Politique de la ville
Quand on est maire, on veut que sa ville soit plus belle, plus grande, avec plus de services à la population, des jardins publics pleins d’enfants qui rient et de mères qui sourient, et des fleurs ici et là, partout, au bord de rues propres, asphaltées à neuf.
Dans le dernier roman de Christian Roux, le maire veut peut-être tout ça, mais surtout qu’il y ait moins de pauvres qui zonent, moins d’artistes qui font n’importe quoi, moins de jeunes qui font la fête dans le squat, moins de quartiers ouvriers pittoresques mais déglingués, plus de nouveaux bâtiments, de nouvelles résidences remplies de cadres sup (avec un chien, un chat, deux enfants), plus d’impôts locaux qui rentrent, et plus d’argent dans les poches de ceux qui prennent des décisions.
D’ailleurs la femme du maire est au conseil d’administration de la Française de maçonnerie, entreprise qui détient, ô surprise, le marché de la rénovation du quartier des Mines, vieux quartier ouvrier qui doit disparaître. Certes des logements sont encore occupés, mais on rachète, on expulse, on intimide, ça va être vite réglé.
C’est dans cet univers impitoyable que se déroule le roman, et de nombreux personnages incarnent les intérêts contradictoires qui s’affrontent. Parmi ceux-ci, j’ai beaucoup aimé Richard, ancien mercenaire et brute sans principe, Kofi, dealer et sorte de Zorro local, Khaled, ancien photographe de guerre qui a trop d’images sales dans la tête et Élise, agitatrice improvisée, courageuse et à l’évidence inconsciente des dangers. Mais il y a aussi la capitaine de police qui a une belle vision de son métier, le boulanger qui revient de loin, l’imam un peu trop rigoriste, le rappeur qui aimerait percer dans autre chose que le trafic.

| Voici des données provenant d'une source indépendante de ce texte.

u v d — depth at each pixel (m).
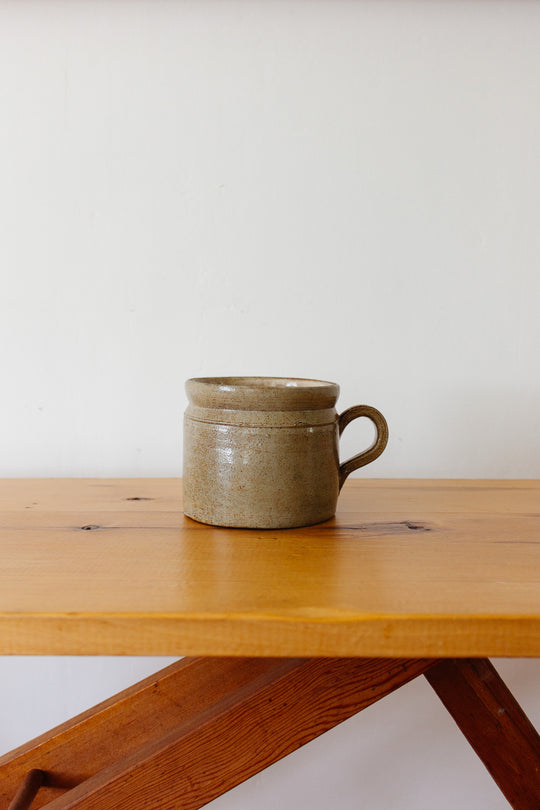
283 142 0.85
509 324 0.89
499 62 0.85
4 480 0.82
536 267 0.88
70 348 0.87
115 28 0.83
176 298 0.87
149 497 0.73
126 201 0.85
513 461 0.91
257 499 0.58
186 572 0.49
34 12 0.82
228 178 0.85
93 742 0.67
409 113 0.85
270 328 0.87
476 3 0.84
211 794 0.54
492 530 0.61
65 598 0.44
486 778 0.98
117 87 0.83
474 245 0.87
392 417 0.89
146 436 0.89
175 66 0.83
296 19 0.83
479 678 0.59
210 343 0.87
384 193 0.86
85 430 0.88
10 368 0.87
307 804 0.98
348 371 0.88
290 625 0.42
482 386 0.89
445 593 0.46
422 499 0.72
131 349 0.87
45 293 0.86
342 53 0.84
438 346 0.88
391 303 0.87
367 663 0.54
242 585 0.47
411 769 0.99
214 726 0.54
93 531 0.59
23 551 0.54
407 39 0.84
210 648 0.42
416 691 0.98
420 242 0.87
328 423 0.60
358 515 0.65
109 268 0.86
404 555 0.54
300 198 0.85
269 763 0.54
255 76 0.84
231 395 0.57
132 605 0.43
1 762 0.68
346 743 0.98
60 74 0.83
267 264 0.86
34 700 0.95
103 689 0.95
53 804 0.55
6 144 0.83
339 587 0.47
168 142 0.84
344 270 0.87
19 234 0.85
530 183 0.87
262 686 0.54
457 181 0.86
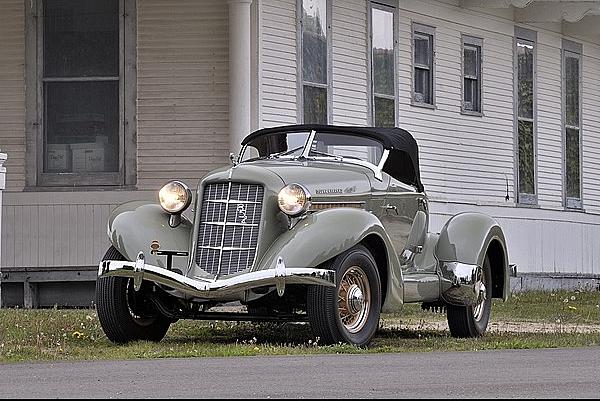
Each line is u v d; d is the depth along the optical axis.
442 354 18.14
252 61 33.69
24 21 33.84
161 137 33.47
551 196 46.97
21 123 33.78
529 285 45.06
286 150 22.73
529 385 13.28
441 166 41.19
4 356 17.86
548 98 46.88
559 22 46.81
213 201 20.11
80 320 24.48
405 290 21.84
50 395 12.30
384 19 38.75
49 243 33.44
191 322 24.92
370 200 21.64
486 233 23.53
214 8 33.38
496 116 43.97
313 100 35.72
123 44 33.59
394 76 39.12
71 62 33.72
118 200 33.38
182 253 20.17
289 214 19.64
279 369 15.27
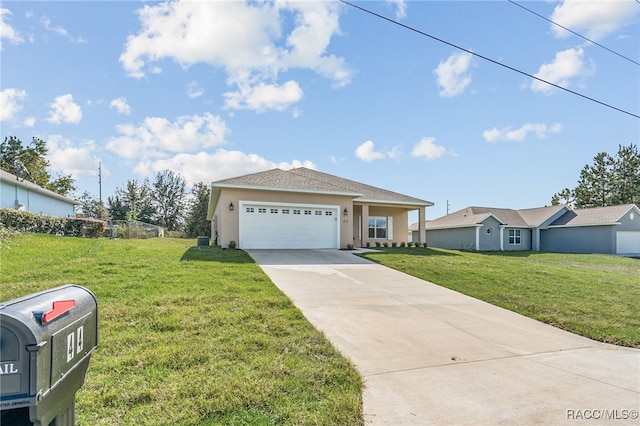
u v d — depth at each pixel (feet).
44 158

La tension se fait plus forte alors que les uns résistent et que les autres décident de lâcher les chiens, et dans chaque camp, la violence devient une solution pour en sortir, les bonshommes mettent les couilles sur la table, reste à savoir qui a les plus grosses.
Que la guerre est jolie est un roman qui parle de ce qui nous entoure, de ce qui est à l’œuvre un peu partout en France et ailleurs, qui le fait de manière enlevée et très vivante, on est emporté vers le tourbillon final, un feu d’artifice façon dialogue russo-ukrainien, et l’adage se vérifie sous nos yeux : pas de justice, pas de paix.